Greenpeace said the temporary change to the rules had mostly benefited heavy polluters, including Lufthansa, International Airlines Group and Renault, according to a report seen by the Financial Times. 

The fourth company that benefited from the change was Technip, the oil services group, leaving only one beneficiary that Greenpeace did not consider to be a high carbon emitter: Adler, the German property group.

“That these assets are particularly carbon-intensive is not surprising: after all, it is precisely these business models that are coming under pressure from the transition to a net zero economy,” Greenpeace said.

“The ECB’s task must not be to blindly support these companies, but to find a way to correct the climate-intensive imbalance of its monetary policy instruments as soon as possible,” the campaign group added. “Only in this way can the politically agreed and socially desired path to climate neutrality succeed.”

Greenpeace argued that by changing its rules to allow “fallen angel” bonds to be eligible as collateral, the ECB had shown a “significant inconsistency” in how it applies its market neutrality principle that aims to avoid distorting relative pricing of securities.

The ECB declined to comment on the report, although officials pointed to the fact that only 3 per cent of its collateral is made up of corporate bonds, meaning that the rule change had a relatively small impact. 

The central bank is reluctant to paint bonds as either brown or green, because a company may use the proceeds of a bond issue to finance its transition to a less carbon-intensive business model, for instance a carmaker investing in electric battery development.

Christine Lagarde, president of the ECB, said in a recent letter to MEPs: “Other than in specific cases where the use of proceeds is specified (as for instance in the case of green bonds), eligible debt securities provide funding for general purposes and are not earmarked to finance individual assets or lines of business.”

“Consequently, determining a possible environmental impact based on backward-looking and sectoral or firm-level data could be misleading,” she added.

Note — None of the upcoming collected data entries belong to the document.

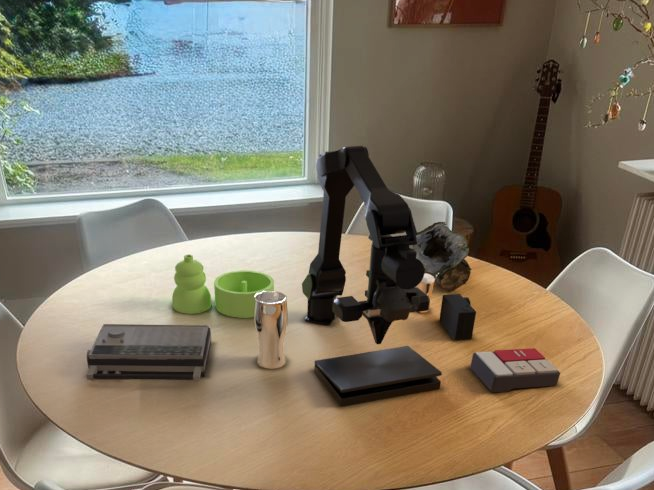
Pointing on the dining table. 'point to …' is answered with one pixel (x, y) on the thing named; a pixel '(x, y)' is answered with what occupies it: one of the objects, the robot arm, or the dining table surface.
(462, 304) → the digital camera
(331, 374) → the netbook screen
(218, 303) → the green toy parts
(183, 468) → the dining table surface
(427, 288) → the shiny metal cylinder
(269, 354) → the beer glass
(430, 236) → the hollow geode rock
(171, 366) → the radio
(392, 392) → the dark flat rectangular base
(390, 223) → the robot arm
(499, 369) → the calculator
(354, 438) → the dining table surface
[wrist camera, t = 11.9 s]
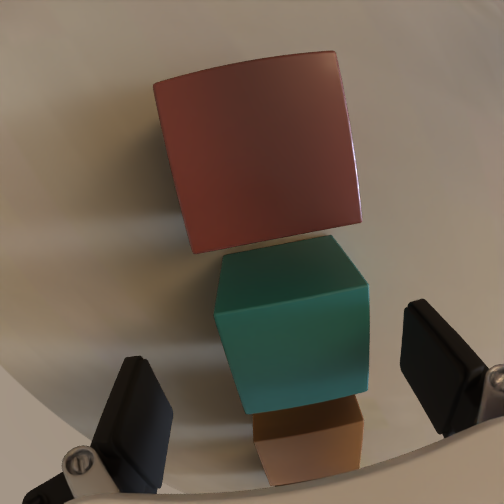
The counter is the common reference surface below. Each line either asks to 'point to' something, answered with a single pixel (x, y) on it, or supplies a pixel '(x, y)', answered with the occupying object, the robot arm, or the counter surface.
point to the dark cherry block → (260, 149)
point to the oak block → (309, 440)
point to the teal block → (294, 324)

The issue of whether the ECB should use its monetary policy tools to address the mispricing of climate risk has emerged as one of the most contentious areas in the central bank’s review of its own strategy, which is due to conclude in September.

Campaigners have targeted the ECB’s €270bn of corporate bond purchases for reinforcing the market’s bias in favour of heavy carbon emitters such as oil and gas companies, utilities and airlines because these sectors issue much more bonds than most others.

In a recent report, Greenpeace and other groups also attacked the ECB’s collateral framework, pointing out that 59 per cent of the €1.6tn of corporate bonds eligible for use are issued by heavy carbon emitters — far outweighing their share of jobs or economic output.

François Villeroy de Galhau, governor of the French central bank, recently called on the ECB to adjust the amount of corporate bonds it buys and the value of the collateral it accepts depending on how aligned companies are to achieving net zero emissions by 2050.